THE FIVE STAGES OF EXHAUSTION
Stage 1: You wake up feeling tired.
You stumble around the house all day, misplace your keys, and go to bed early.
Stage 2: You wake up feeling lousy.
You stumble around, maybe drop a few things, and find it hard to finish sentences. You go to bed early.
Stage 3: You wake up feeling dead.
You fall asleep on the baby while you’re changing her. You give the kids cereal for supper because you’re too weak to lift a pound of chop meat. You go to bed late, because if you don’t get caught up on the housework, someone is going to arrest you.
Stage 4: You don’t wake up.
You walk around the house, make meals, drive to the library, and answer the phone, but you’re not really awake. But you dream that you are, and in your dream, you’re very tired. You go to bed, probably. Whatever.
Stage 5: You wake up feeling great!
Some of your noses are a little numb, and you keep forgetting where your feet feet, but you seem to have outlasted the need for sleep! You’re a champion! There are only a few problems:
~You make a tuna noodle casserole (ingredients: tuna, noodles) and forget to put in the noodles. Your only clue that something is awry is a nagging feeling that supper looks awfully low today.
~You ask your husband to pick up some cereal bowls, and carefully explain that they are to be not ceramic, and not glass, but a particular sort of smooth, non-porous material that is rigid like unto glass, and yet not so breakable. And he says, “yeah, I’m familiar with plastic.”

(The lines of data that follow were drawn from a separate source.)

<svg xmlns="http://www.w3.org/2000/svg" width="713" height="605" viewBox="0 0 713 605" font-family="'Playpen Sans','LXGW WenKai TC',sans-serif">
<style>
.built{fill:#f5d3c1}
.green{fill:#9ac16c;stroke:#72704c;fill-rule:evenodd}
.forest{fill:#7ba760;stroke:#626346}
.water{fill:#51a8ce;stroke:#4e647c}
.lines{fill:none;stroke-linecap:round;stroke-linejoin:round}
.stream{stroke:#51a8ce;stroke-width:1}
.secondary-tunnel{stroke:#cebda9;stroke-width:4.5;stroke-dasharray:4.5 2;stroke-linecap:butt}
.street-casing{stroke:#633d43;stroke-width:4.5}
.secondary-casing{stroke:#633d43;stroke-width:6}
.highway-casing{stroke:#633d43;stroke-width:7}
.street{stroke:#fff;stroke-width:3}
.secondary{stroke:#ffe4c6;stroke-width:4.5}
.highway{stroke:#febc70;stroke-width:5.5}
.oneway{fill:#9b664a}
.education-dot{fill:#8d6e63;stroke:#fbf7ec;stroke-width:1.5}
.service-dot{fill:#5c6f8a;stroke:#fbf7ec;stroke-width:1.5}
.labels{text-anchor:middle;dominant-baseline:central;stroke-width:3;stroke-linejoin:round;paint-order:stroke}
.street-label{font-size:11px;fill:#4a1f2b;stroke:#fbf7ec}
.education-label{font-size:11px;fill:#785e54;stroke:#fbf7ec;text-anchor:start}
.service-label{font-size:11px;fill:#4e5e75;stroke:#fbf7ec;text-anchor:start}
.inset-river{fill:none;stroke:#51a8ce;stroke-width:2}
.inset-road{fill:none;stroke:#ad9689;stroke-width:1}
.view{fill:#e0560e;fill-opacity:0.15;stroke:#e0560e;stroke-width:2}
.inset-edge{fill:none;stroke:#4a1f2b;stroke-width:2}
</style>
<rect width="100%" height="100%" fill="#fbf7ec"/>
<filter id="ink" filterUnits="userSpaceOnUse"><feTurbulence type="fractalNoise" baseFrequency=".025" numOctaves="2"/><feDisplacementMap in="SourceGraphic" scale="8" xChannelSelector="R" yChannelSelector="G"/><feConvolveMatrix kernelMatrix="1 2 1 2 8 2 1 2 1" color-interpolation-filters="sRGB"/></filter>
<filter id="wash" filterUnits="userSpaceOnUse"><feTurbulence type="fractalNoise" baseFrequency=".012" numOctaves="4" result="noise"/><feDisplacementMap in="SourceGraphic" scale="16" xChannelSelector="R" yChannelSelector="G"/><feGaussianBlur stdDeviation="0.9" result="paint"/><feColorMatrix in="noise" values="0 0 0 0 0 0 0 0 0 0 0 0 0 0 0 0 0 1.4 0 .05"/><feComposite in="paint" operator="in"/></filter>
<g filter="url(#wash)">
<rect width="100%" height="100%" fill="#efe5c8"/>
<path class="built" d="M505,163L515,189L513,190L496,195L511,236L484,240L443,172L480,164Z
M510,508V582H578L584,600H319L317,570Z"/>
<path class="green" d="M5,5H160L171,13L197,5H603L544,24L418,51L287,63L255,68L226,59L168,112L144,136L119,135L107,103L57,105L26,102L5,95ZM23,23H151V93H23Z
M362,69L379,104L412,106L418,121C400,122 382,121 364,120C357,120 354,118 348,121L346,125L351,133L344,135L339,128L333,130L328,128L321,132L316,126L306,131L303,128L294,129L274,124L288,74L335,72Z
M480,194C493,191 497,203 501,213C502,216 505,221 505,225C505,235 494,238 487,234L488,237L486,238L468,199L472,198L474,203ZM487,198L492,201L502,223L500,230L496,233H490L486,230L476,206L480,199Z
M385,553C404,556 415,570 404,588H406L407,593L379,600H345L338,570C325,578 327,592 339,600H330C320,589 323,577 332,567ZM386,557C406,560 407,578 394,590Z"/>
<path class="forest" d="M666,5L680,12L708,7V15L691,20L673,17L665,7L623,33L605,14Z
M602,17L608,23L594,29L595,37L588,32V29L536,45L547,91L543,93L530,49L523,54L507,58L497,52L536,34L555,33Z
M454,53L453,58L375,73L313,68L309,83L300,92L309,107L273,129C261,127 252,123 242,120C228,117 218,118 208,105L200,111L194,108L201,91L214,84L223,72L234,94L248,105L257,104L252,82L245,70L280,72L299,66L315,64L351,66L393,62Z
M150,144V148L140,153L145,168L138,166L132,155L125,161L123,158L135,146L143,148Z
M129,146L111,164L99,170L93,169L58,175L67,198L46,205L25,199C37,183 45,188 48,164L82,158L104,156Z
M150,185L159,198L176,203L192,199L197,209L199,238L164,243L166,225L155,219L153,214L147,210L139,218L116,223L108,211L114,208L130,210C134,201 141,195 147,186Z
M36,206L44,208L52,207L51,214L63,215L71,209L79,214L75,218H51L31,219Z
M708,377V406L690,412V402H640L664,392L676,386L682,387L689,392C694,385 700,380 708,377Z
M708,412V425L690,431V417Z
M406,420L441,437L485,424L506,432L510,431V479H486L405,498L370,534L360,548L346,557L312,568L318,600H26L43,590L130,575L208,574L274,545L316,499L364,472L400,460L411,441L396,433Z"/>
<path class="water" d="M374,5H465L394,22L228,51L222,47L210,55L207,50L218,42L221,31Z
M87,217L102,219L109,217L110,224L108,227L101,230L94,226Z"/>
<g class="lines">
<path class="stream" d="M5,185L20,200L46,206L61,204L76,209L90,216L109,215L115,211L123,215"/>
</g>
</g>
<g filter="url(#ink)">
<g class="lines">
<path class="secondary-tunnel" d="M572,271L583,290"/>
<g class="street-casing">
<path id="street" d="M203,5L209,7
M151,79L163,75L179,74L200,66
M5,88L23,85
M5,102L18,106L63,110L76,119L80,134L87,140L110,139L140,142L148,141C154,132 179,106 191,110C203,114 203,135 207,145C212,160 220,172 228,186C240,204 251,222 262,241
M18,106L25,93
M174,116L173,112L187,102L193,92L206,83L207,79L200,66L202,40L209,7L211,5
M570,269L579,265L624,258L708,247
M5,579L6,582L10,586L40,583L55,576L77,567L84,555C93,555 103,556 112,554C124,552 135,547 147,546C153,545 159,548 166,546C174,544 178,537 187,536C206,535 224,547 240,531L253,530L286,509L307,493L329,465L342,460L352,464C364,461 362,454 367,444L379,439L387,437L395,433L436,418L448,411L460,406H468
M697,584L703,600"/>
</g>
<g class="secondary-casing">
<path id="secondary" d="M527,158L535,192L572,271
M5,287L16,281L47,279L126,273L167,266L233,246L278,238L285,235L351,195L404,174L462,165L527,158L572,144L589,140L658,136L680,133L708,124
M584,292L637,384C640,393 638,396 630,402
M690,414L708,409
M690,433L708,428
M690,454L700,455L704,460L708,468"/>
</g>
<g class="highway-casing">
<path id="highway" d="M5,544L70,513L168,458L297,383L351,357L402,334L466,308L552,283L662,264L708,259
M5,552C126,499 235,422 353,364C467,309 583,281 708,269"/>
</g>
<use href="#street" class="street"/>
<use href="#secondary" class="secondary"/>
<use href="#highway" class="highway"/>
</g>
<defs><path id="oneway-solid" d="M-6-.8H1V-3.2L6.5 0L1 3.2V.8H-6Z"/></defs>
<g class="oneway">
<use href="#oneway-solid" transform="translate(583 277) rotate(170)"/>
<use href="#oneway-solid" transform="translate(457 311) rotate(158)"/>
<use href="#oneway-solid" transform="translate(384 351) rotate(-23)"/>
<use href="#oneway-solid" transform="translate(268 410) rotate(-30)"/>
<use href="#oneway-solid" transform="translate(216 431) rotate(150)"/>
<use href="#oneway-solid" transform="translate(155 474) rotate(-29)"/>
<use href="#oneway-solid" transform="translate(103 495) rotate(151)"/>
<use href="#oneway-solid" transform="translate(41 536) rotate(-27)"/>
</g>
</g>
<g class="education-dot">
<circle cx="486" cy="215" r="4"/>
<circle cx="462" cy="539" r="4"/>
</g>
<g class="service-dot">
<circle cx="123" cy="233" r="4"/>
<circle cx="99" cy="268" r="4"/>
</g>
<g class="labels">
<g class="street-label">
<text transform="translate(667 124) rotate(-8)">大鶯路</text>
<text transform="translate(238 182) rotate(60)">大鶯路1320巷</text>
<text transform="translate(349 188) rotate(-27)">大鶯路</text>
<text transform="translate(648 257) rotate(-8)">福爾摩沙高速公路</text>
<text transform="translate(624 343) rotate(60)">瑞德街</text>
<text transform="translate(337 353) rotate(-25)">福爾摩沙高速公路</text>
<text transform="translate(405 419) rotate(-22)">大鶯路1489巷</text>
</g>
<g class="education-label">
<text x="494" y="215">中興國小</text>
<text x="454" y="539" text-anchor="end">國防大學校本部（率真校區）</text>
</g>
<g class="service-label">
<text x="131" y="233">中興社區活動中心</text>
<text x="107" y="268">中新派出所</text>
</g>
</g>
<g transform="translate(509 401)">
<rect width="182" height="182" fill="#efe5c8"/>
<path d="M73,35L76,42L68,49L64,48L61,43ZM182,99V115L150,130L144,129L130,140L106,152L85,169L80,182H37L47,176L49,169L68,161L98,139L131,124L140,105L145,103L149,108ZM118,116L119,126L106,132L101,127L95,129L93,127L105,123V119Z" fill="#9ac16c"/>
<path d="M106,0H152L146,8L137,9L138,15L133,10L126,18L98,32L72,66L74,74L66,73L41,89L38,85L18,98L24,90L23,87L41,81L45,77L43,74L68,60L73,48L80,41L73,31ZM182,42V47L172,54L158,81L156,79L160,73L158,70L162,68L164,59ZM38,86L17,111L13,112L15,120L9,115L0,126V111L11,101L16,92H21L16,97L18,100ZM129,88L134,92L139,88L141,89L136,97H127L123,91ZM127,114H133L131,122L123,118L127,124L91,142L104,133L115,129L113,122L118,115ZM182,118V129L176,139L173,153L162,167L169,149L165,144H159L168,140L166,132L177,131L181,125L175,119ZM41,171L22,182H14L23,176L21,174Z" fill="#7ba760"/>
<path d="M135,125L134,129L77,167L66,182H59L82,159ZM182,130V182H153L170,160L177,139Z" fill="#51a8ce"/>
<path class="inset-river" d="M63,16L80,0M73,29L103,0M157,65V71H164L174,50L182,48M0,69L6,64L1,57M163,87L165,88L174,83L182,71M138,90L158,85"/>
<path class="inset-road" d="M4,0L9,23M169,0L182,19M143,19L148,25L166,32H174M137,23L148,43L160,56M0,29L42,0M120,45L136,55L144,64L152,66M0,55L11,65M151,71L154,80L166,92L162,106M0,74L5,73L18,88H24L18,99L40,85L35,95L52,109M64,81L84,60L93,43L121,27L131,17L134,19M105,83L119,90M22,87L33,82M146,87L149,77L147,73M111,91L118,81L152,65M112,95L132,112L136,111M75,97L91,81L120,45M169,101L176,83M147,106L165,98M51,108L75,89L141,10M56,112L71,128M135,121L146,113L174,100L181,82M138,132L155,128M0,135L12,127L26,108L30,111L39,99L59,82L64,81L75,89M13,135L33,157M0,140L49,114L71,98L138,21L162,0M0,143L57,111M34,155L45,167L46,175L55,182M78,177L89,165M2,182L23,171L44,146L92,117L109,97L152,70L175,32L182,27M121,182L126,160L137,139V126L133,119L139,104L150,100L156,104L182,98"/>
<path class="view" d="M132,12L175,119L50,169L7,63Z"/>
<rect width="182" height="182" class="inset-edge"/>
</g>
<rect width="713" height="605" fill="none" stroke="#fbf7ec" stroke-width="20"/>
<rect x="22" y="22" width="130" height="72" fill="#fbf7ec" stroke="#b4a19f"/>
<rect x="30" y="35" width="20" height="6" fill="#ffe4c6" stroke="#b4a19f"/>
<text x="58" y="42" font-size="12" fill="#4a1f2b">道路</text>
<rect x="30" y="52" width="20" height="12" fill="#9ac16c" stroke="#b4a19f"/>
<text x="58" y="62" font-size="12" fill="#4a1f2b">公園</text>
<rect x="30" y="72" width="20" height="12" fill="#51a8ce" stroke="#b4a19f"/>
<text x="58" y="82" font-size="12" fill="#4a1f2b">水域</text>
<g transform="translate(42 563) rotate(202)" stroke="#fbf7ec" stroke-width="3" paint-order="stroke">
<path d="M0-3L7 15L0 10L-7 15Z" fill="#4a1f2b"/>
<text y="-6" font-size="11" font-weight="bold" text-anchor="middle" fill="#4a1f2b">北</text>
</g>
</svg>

~You wander around the house searching for AA batteries. You spot a book of matches, and think, “That’ll work!”
~Your husband comments that your new yard has enough space to keep a horse, and you reply, “What we really need is one of those horses with horns. That gives milk.”
~You ask your mother, “Can the kids sleep at your house, or are the rooms too full of cheese?”
Everything in this post is true.
Being tired may not kill me, but no one else is safe.